Toni Green
L'émission "blues" de radio RDL Colmar animée par Jean-Luc et David BAERST

Nda : Choriste particulièrement demandée par ses pairs de la scène musicale américaine (Doobie Brothers, Luther Vandross, Dennis Edwards, Betty Wright…), Toni Green est avant tout une chanteuse de rhythm & blues exemplaire qui a baigné dans son idiome de prédilection dès son plus jeune âge. Originaire de Memphis, elle a côtoyé les plus grands (Isaac Hayes et The Bar-Kays en tête) et a fait ses débuts au sein de l’ensemble vocal The Imported Moods. Une poignée de succès ont assis sa notoriété, ainsi que sa fidélité aux racines de la musique afro-américaine. Un genre qu’elle défend toujours avec ardeur sur les scènes du Tennessee et qu’elle parvient à renouveler en compagnie du groupe français Malted Milk. Un album (déjà culte) en est la résultante, « Milk & Green » paru sur le label Nueva Onda. C’est à l’occasion d’une nouvelle tournée européenne du concept franco-américain que cette protégée du légendaire producteur Willie Mitchell m’a accordé l’entretien qui suit. Un moment fort ponctué par la grâce, le charisme et la gentillesse de l’artiste.
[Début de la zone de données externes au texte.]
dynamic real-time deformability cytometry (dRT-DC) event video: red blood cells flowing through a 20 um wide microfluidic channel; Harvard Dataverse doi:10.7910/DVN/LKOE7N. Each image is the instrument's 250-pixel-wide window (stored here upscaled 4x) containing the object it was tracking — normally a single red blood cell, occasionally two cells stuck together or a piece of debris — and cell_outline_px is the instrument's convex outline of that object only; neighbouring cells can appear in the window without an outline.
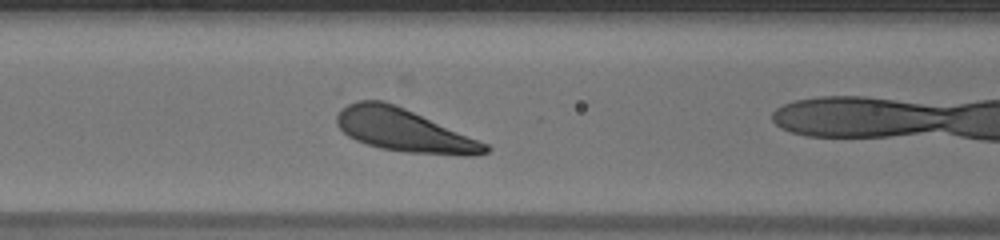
{"species": "human", "species_latin": "Homo sapiens", "temperature_condition": "warm", "stored_images_in_passage": 19, "camera_frame_rate_fps": 3000, "um_per_image_px": 0.085, "donor": {"sex": "male"}, "frame": {"image": 1, "passage_image": 18, "time_ms": 5.667, "image_size_px": [1000, 240], "cell_outline_px": [[492, 148], [488, 152], [476, 156], [460, 156], [408, 152], [380, 148], [356, 140], [348, 136], [336, 124], [336, 116], [344, 100], [384, 100], [404, 108], [488, 144]], "centroid_in_image_um": [34.29, 11.06], "position_along_channel_um": 132.3, "area_um2": 37.28}}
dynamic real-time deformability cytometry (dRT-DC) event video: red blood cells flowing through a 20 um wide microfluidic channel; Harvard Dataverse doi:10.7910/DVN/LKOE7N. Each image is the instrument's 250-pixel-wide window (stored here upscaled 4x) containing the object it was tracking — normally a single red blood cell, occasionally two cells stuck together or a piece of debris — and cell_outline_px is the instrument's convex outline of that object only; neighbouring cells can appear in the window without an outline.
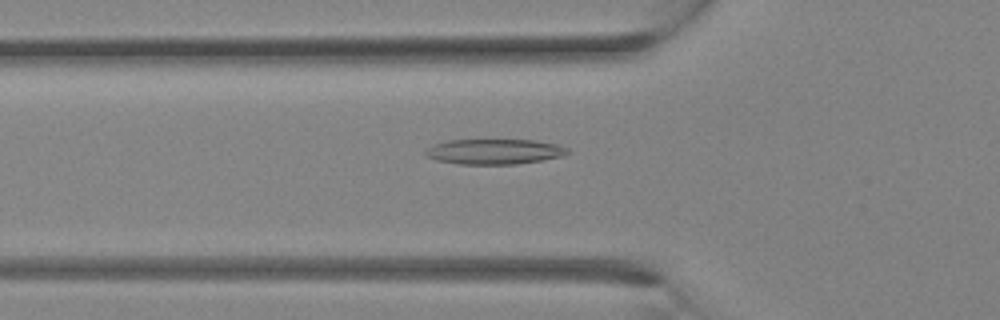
{"species": "Egyptian fruit bat (a non-hibernating species)", "species_latin": "Rousettus aegyptiacus", "temperature_condition": "room temperature", "stored_images_in_passage": 31, "camera_frame_rate_fps": 3000, "um_per_image_px": 0.085, "animal": {"sex": "female"}, "frame": {"image": 1, "passage_image": 10, "time_ms": 3.0, "image_size_px": [1000, 320], "cell_outline_px": [[572, 152], [564, 156], [516, 164], [460, 164], [436, 160], [428, 156], [424, 152], [428, 148], [436, 144], [448, 140], [536, 140], [556, 144], [568, 148]], "centroid_in_image_um": [42.07, 12.88], "position_along_channel_um": 83.7, "area_um2": 20.81}}
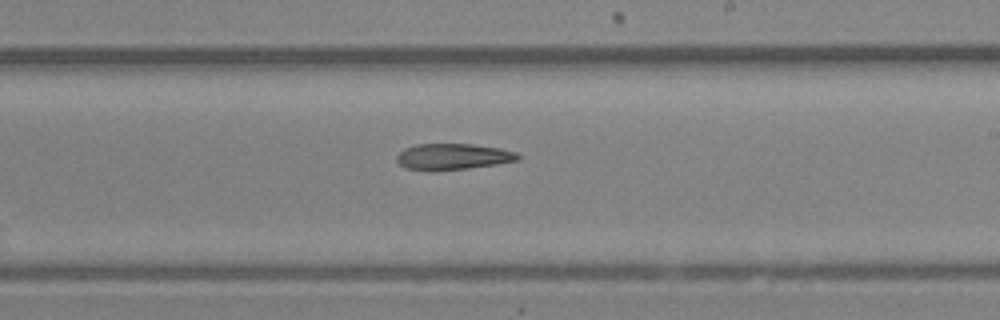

Avant d’évoquer ta collaboration avec le groupe Malted Milk, je souhaiterais revenir sur ton impressionnantparcours musical. De quelle manière pourrais-tu le résumer ?
J’ai débuté la musique auprès de mon père (Tommy Lee Green) qui était un chanteur de jazz. J’ai beaucoup écouté sa collection de disques et notamment les enregistrements d’Ella Fitzgerald, de Sarah Vaughan et de tous ces grands artistes. Il me laissait faire bien que je ne devais être âgée que de 3 ou 4 ans…
J’ai, également, été très marquée par 4 de mes cousins qui ont fondé un groupe de gospel au milieu des années 1950. Ce dernier se nommait The Jones Boys etElvritt « Lil‘ June » Hambrick qui était l’un des membres de ce quartet a fondé un autre ensemble en parallèle. Il s’agissait d’un quintet de rhythm & blues qui est devenu très populaire à Memphis, The Knights. C’était vraiment une époque formidable car, en fonction du côté de la rue dans laquelle tu te trouvais, tu pouvais entendre soit du gospel, soit du rhythm & blues. Pour ma part, je pouvais allègrement passer d’un côté à l’autre et je me délectais de tous ces sons. J’ai donc eu la chance de pouvoir écouter, très tôt, tous ces registres différents. Ils ont tous contribué à forger ma personnalité artistique. J’ai tout autant été touchée par les parties de guitares que je pouvais entendre dans les concerts de gospel, que par les timbres de voix magnifiques…66

De quelle manière as-tu travaillé ta voix à tes débuts ?
Au départ j’étais, en fait, une petite fille très curieuse et je voulais toujours être aux côtés de ces garçons qui chantaient et menaient une carrière musicale. Je me délectais de leurs chants a-capella et je me concentrais afin de distinguer les différentes tonalités dans leurs voix. J’ai appris tout cela très tôt, à l’aide de leur musique. J’ai donc commencé en écoutant et, à partir de cela, j’ai développé mon propre style. C’est au collège que je me suis, de plus en plus, prise au jeu en participant à des tremplins pour jeunes talents. A partir de ce moment-là, j’ai su ce que je voulais faire de ma vie.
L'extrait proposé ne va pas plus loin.